SOURCE EXCERPT.
——————
Every time VIPs come into town and there’s fishing planned, I start looking anxiously at the weather forecasts.
Florida’s weather mostly involves sunshine. But depending upon the destination, some fishing areas are more vulnerable to strong winds than others. So when VISIT FLORIDA decided again to sponsor the Theodore Roosevelt Conservation Partnership (TRCP) Saltwater Media Summit in late October 2013, I was more than a little bit relieved that the event would take place in the Florida Keys. The weather really has to stink to hurt the fishing the many backcountry areas north of the Keys.
We had a six-hour window to fish, leaving out of Bud N’ Mary’s Marina in Islamorada. The wind was blowing 15 to 20 knots out of the east, with overcast skies. Those are obviously less than ideal conditions for sight fishing on the flats. So, as many of the other captains chose to do, Capt. Perry Scuderi took Dr. Larry McKinney and me into one of the dozens of wind-protected creeks in Everglades National Park.
I spent many happy hours of my youth fishing such creeks with my dad, for tarpon, snook and redfish. So it was a trip down memory lane, as well as a chance to fish with Perry, while enjoying the ecological insights of one of the country’s most important marine scientists, who is the Executive Director of the Harte Research Institute’s Gulf of Mexico Studies.
——————
GIVEN RECORDS.
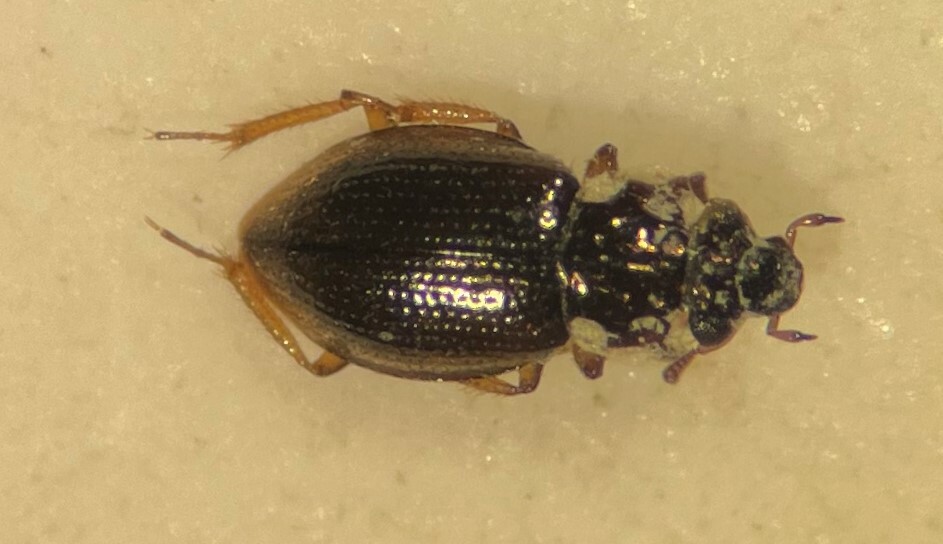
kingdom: Animalia
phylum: Arthropoda
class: Insecta
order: Coleoptera
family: Hydraenidae
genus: Gymnochthebius
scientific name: Gymnochthebius fossatus
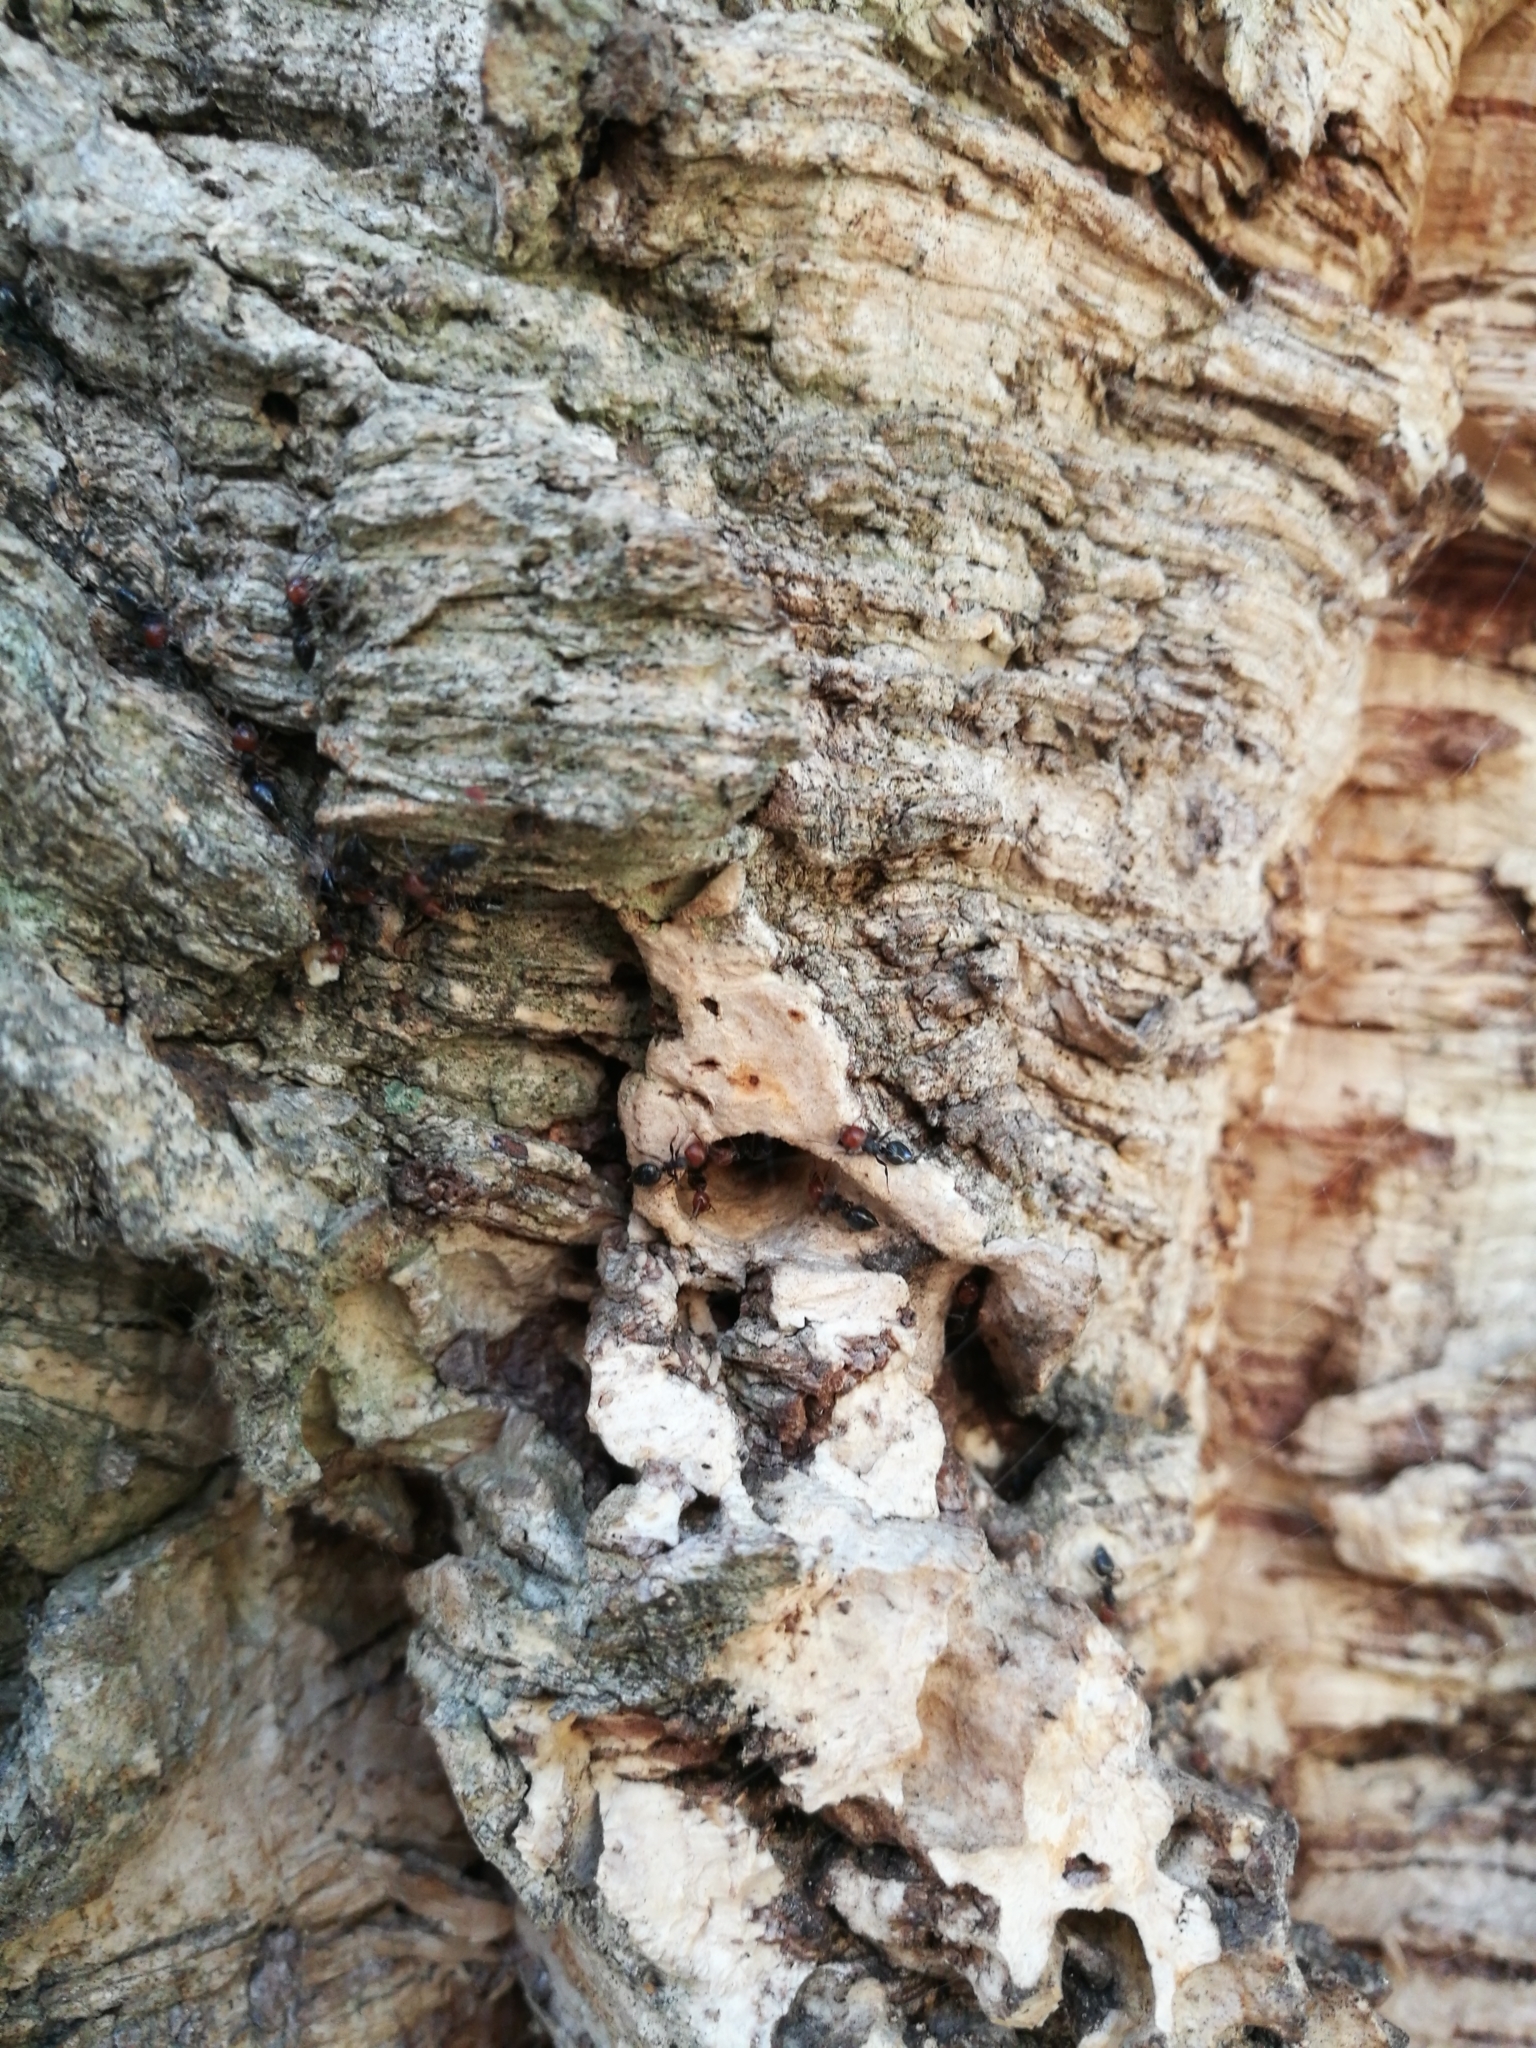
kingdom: Animalia
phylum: Arthropoda
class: Insecta
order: Hymenoptera
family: Formicidae
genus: Crematogaster
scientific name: Crematogaster scutellaris
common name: Fourmi du liège
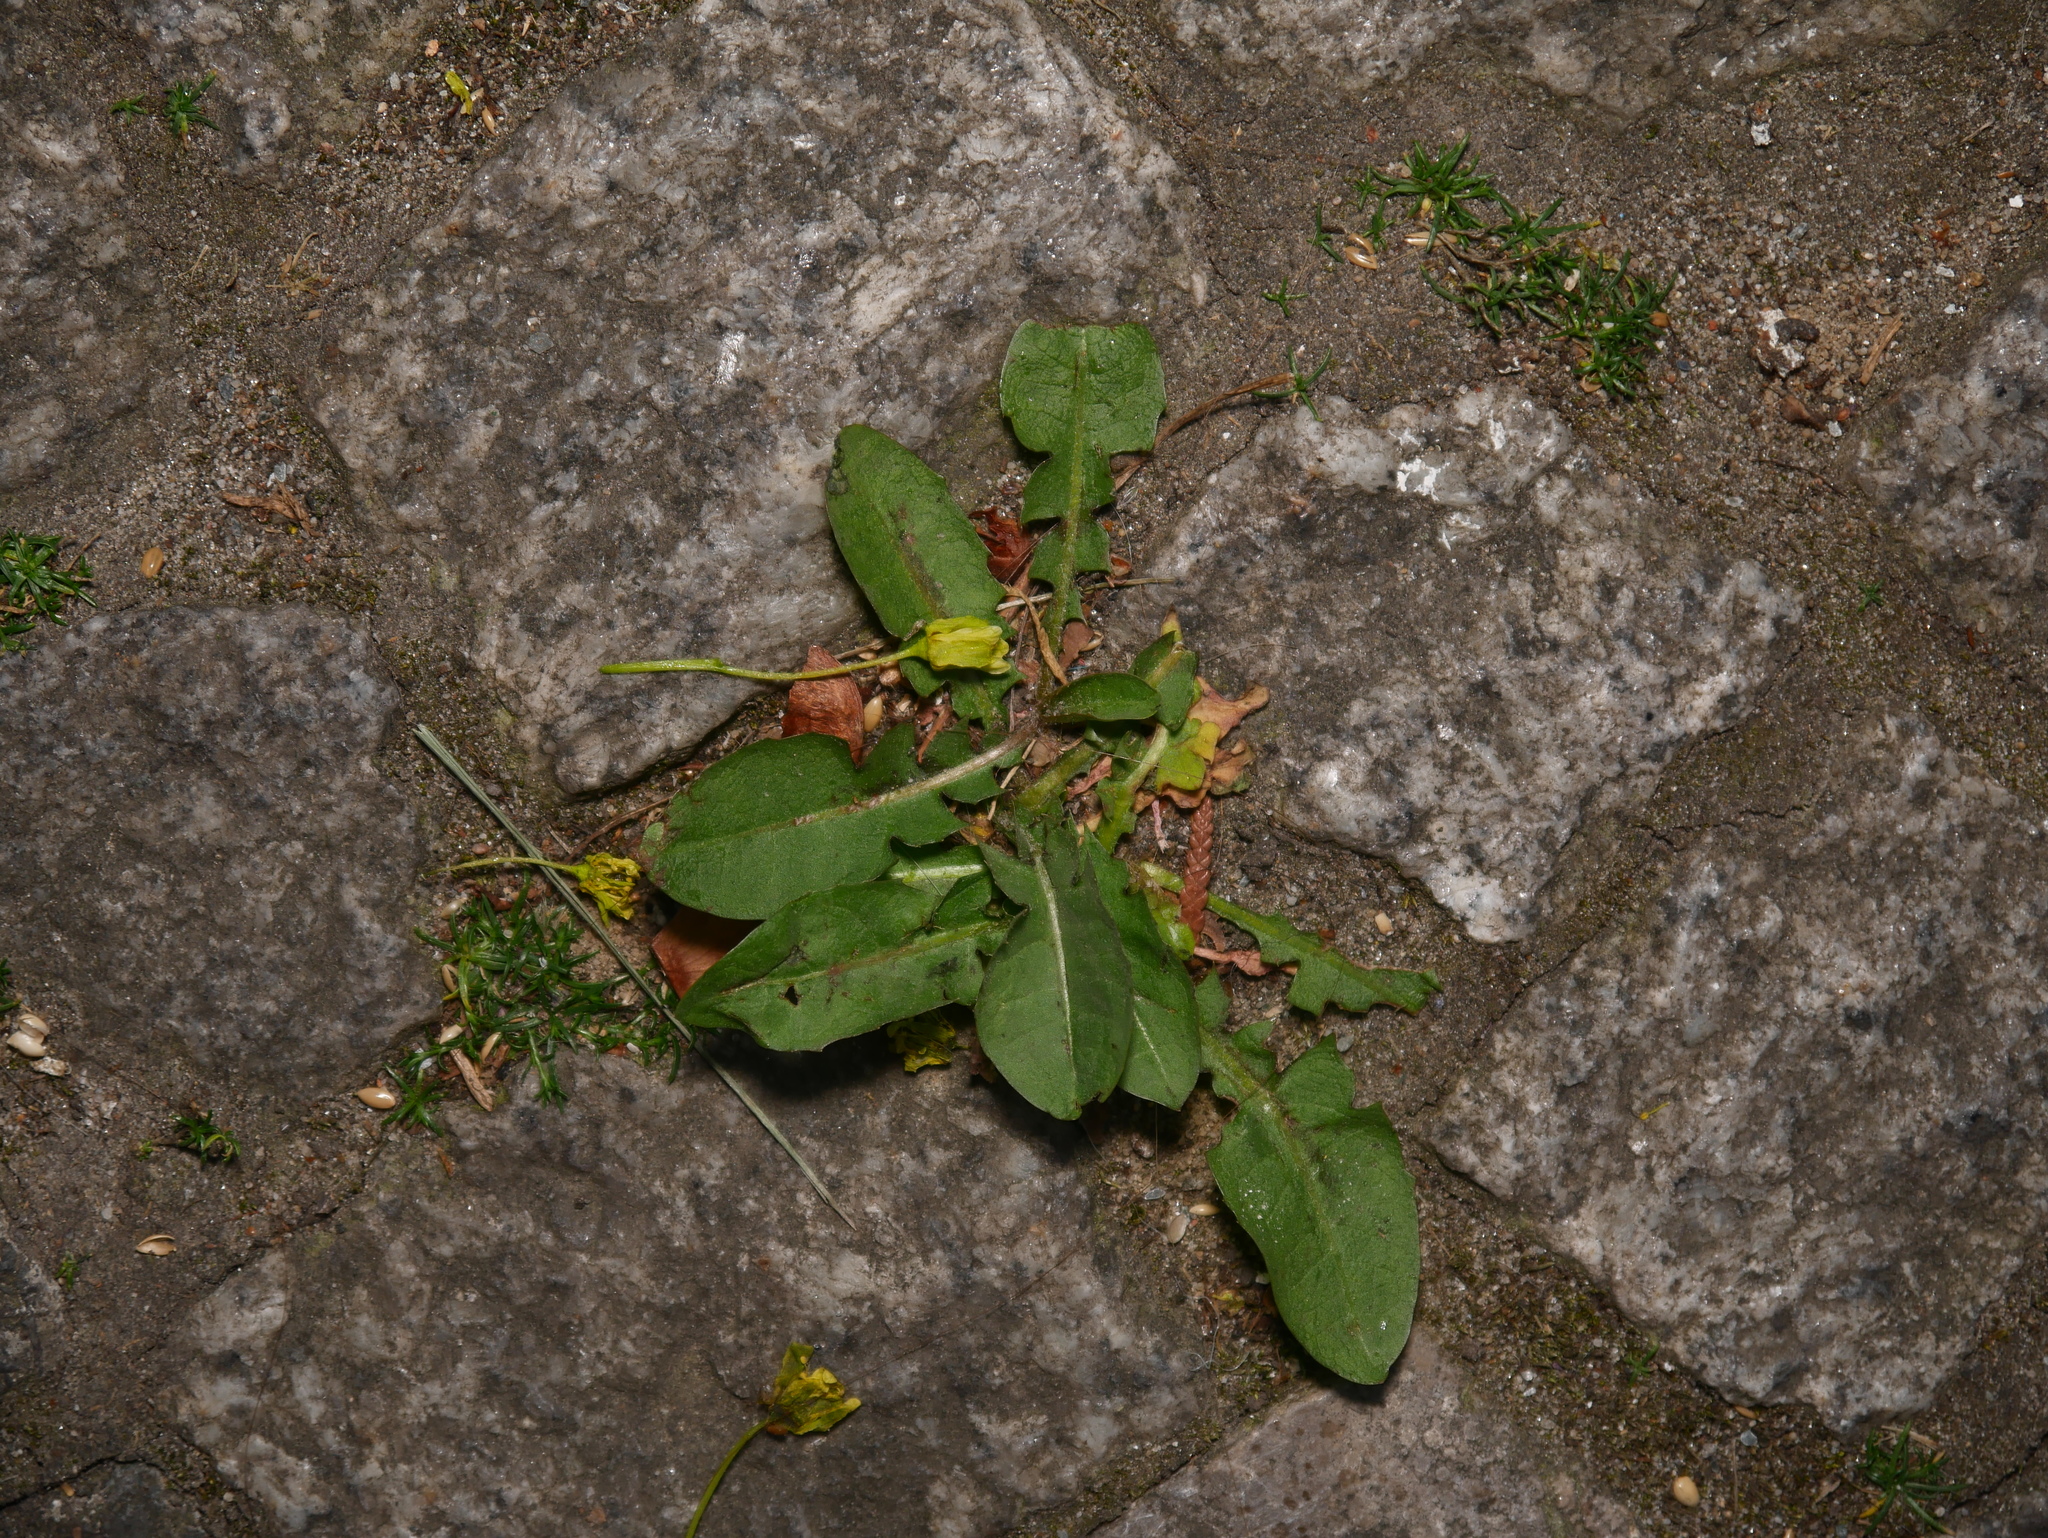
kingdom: Plantae
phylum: Tracheophyta
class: Magnoliopsida
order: Asterales
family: Asteraceae
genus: Taraxacum
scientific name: Taraxacum officinale
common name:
——————
INSTRUCTIONS.
(1) In the Florida Keys fishing account, which marina did the group leave from?
(2) Using the Florida Keys fishing account, explain why Capt. Perry Scuderi took the group into a creek in Everglades National Park instead of fishing the flats.
(3) Carry the Florida Keys fishing account forward from its final sentence.

THE RESULTS.
(1) Bud N' Mary's Marina in Islamorada.

(2) The wind was blowing 15 to 20 knots out of the east under overcast skies, which made sight fishing on the flats less than ideal. The creek was protected from the wind.

(3)
We tucked up into a mangrove creek that was barely wider than Perry’s Action Craft flats skiff. Tossing live shrimp on jigheads, we caught several nice redfish that we managed to land using fishing’s version of Judo, despite the powerful fish, the strong current and the tight quarters. A couple of other fish that we never even saw cut us off in the mangroves before we had any chance to ID them.
About 25 visiting outdoor writers and policy experts attended the summit and went fishing. All who made the run back into the protected areas of the park caught fish, including some really impressive tarpon and snook.
If you’re in the Keys, Miami or Homestead area during the fall, winter or spring, I strongly recommend exploring the backcountry wilderness—rod in hand—with an experienced guide like Capt. Perry. It’s gorgeous, mysterious and offers some of the world’s best fishing.
Bring the kids!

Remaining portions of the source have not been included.